En l’absence de définition légale, deux courants doctrinaux s’affrontent. Pour le premier, la divulgation est une réalité objective, un fait purement matériel qui n’intervient qu’une fois : dès lors que l’œuvre a une première fois été portée à la connaissance du public, l’auteur ne peut plus exercer son droit de divulgation en s’opposant, au nom de celui-ci, à l’exploitation de l’œuvre par d’autres modes. Le droit de divulgation est dit épuisé. Une jurisprudence incertaine.
Pour le second, la divulgation est au contraire entendue de manière subjective : c’est la volonté de l’auteur de divulguer l’œuvre, et peu importe qu’en définitive elle l’ait été ou non. Par exemple, dans l’affaire des Boréades, on sait que Rameau avait voulu divulguer son opéra et que les représentations n’avaient été annulées que par l’effet de la censure royale. L’œuvre devrait donc être considérée comme divulguée du fait de la volonté manifestée par l’auteur (le TGI de Paris, par un jugement du 12 septembre 2007, n’a cependant pas été de cet avis). Conséquence de cette acception subjective prônée par ce courant doctrinal : le droit de divulgation ne s’épuise pas par la première communication de l’œuvre au public. Chaque nouvelle forme de communication devra donc être autorisée par l’auteur. Si des décisions en sens inverse peuvent être brandies par les partisans de l’une et l’autre thèse, un fort courant jurisprudentiel des juges du fond penche cependant en faveur de la divulgation entendue comme un fait matériel et comme un droit qui s’épuise lors de la première divulgation de l’œuvre.

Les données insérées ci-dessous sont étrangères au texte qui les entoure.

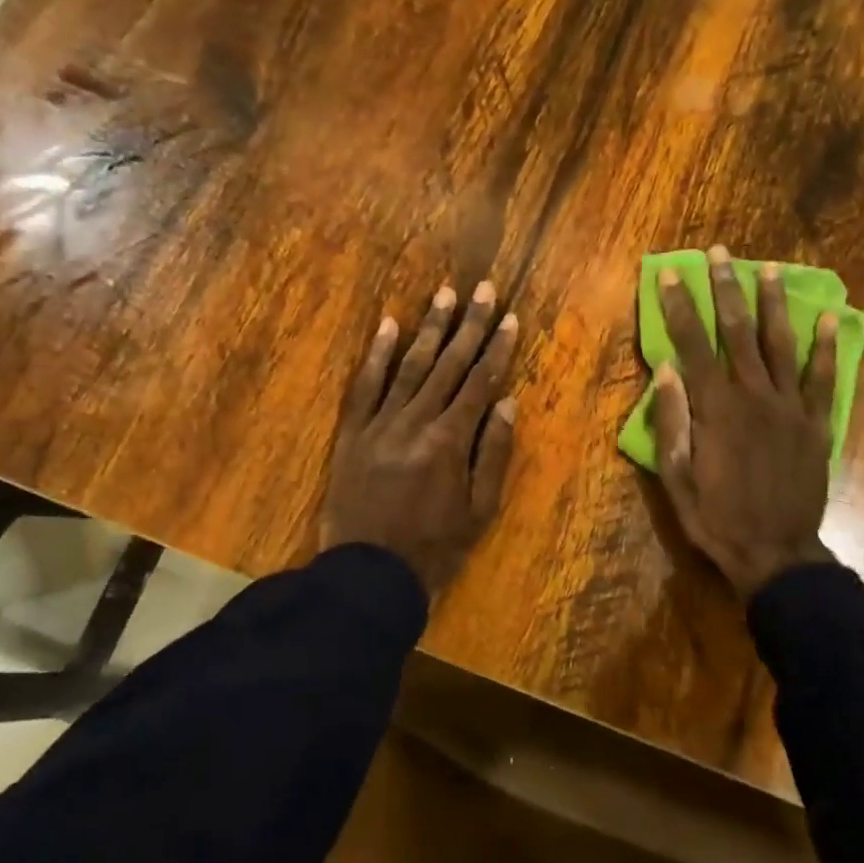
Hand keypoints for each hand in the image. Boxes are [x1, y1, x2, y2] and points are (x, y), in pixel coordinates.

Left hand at [321, 281, 518, 593]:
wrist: (368, 573)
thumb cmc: (433, 548)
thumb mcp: (479, 511)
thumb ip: (493, 454)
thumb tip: (507, 403)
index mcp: (450, 441)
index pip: (480, 383)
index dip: (498, 349)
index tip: (511, 318)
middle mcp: (416, 421)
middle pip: (448, 365)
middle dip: (469, 325)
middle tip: (484, 289)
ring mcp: (380, 424)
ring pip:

En témoignent, notamment, plusieurs décisions de la cour d’appel de Paris rendues en 2001 et 2002, ainsi qu’un arrêt de la cour d’appel de Toulouse du 10 mai 2007 ayant jugé que la soutenance d’une thèse, suivie d’une conférence donnée par l’auteur, emportaient divulgation de celle-ci, en sorte que l’auteur ne pouvait s’opposer à sa consultation dans les rayons de la bibliothèque universitaire où elle avait été déposée.

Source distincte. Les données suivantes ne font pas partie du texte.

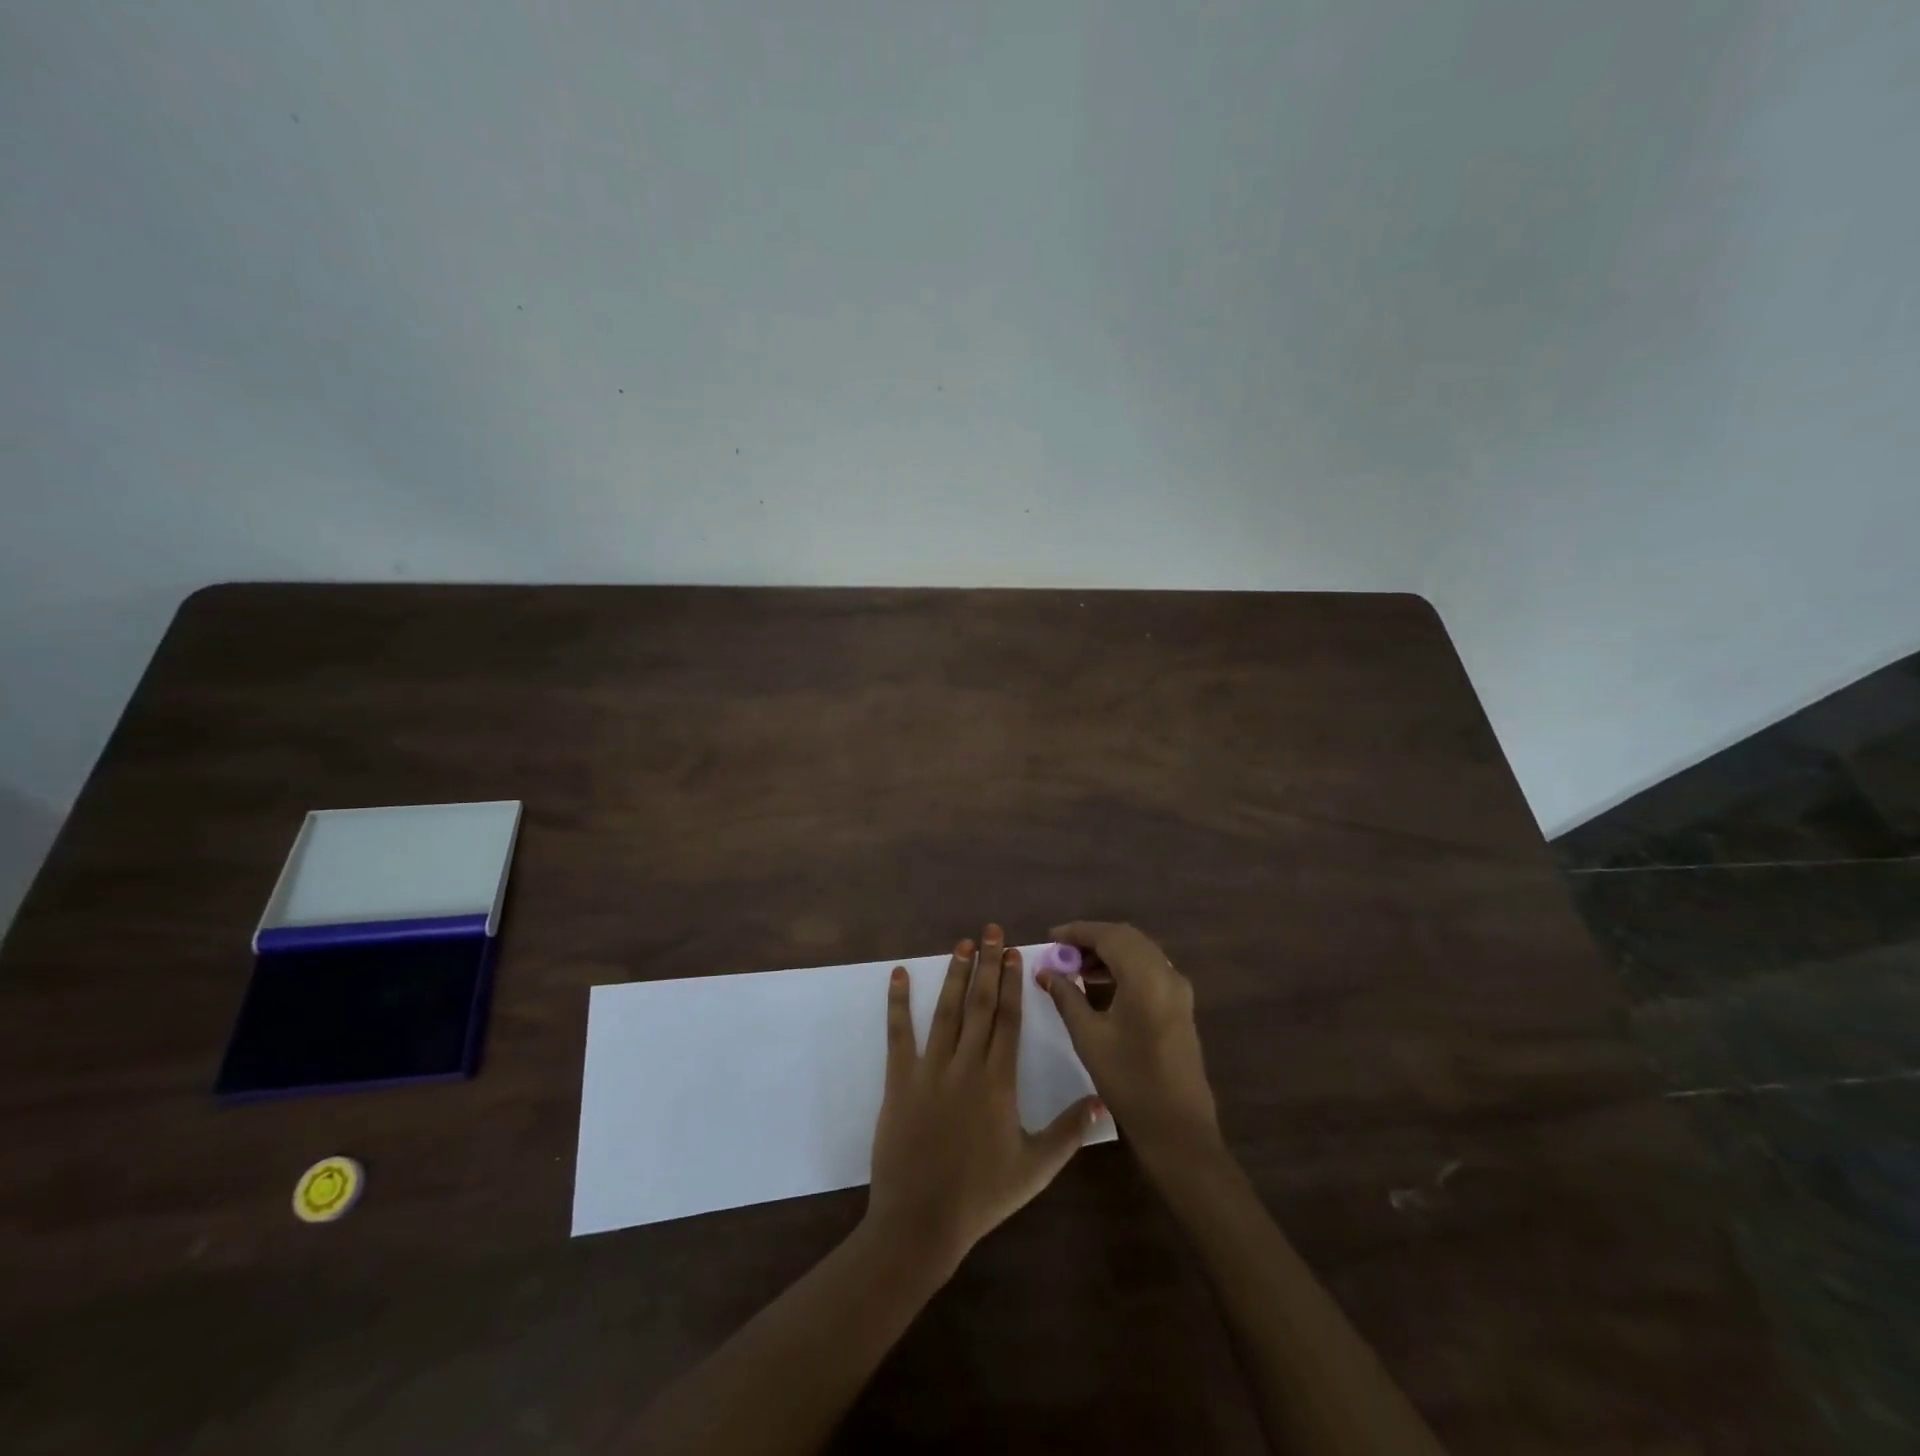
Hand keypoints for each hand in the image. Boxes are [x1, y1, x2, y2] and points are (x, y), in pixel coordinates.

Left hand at [866, 924, 1100, 1277]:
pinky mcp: (900, 1080)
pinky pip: (899, 1034)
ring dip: (955, 975)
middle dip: (987, 964)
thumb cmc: (982, 1195)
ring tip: (961, 944)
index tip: (1014, 953)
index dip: (1011, 983)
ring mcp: (930, 1069)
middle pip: (980, 1004)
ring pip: (946, 1011)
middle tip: (991, 931)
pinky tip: (899, 974)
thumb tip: (1102, 1101)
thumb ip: (1069, 1132)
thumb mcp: (1035, 1169)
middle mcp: (966, 1064)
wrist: (921, 1221)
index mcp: (999, 1081)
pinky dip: (898, 1002)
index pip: (1008, 1019)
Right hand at [1040, 922, 1220, 1169]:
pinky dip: (1124, 967)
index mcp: (1146, 977)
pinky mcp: (1181, 1004)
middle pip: (1127, 938)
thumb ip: (1066, 997)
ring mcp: (1178, 989)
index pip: (1109, 936)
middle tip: (1061, 952)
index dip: (1077, 932)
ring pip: (1140, 952)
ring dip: (1108, 953)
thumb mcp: (1088, 1037)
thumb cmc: (1129, 1081)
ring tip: (1076, 969)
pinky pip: (1150, 969)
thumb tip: (1045, 971)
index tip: (1050, 937)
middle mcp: (1167, 974)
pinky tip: (1101, 985)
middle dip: (1092, 939)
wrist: (1178, 1128)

En l’absence de décision de principe de la Cour de cassation, la question n’est cependant peut-être pas définitivement tranchée, et ce d’autant moins qu’un arrêt du 21 novembre 2006 a jeté un certain trouble. L’affaire concernait l’édition d’albums de Lucky Luke sous une forme réservée à la distribution gratuite (probablement dans les stations-service, même si l’arrêt ne le précise pas). La Cour de cassation approuve les juges du fond d’avoir jugé que, nonobstant les termes du contrat prévoyant les exploitations publicitaires, l’« autorisation ne s’étendait pas à la divulgation de l’œuvre sous forme de prime gratuite, un tel mode de divulgation, à défaut d’autorisation spécifique, constituant une atteinte au droit moral des auteurs ». Certes, l’épuisement du droit de divulgation n’avait pas été invoqué par l’éditeur, mais il se déduit logiquement de l’arrêt que, dans l’esprit des hauts magistrats, la divulgation n’avait pas été épuisée par la publication de l’œuvre en édition courante. Pour troublante qu’elle soit par rapport à la tendance actuelle des juges du fond, il serait cependant excessif de déduire de cette seule décision, rendue dans un cas particulier, une remise en cause complète de la notion d’épuisement du droit de divulgation.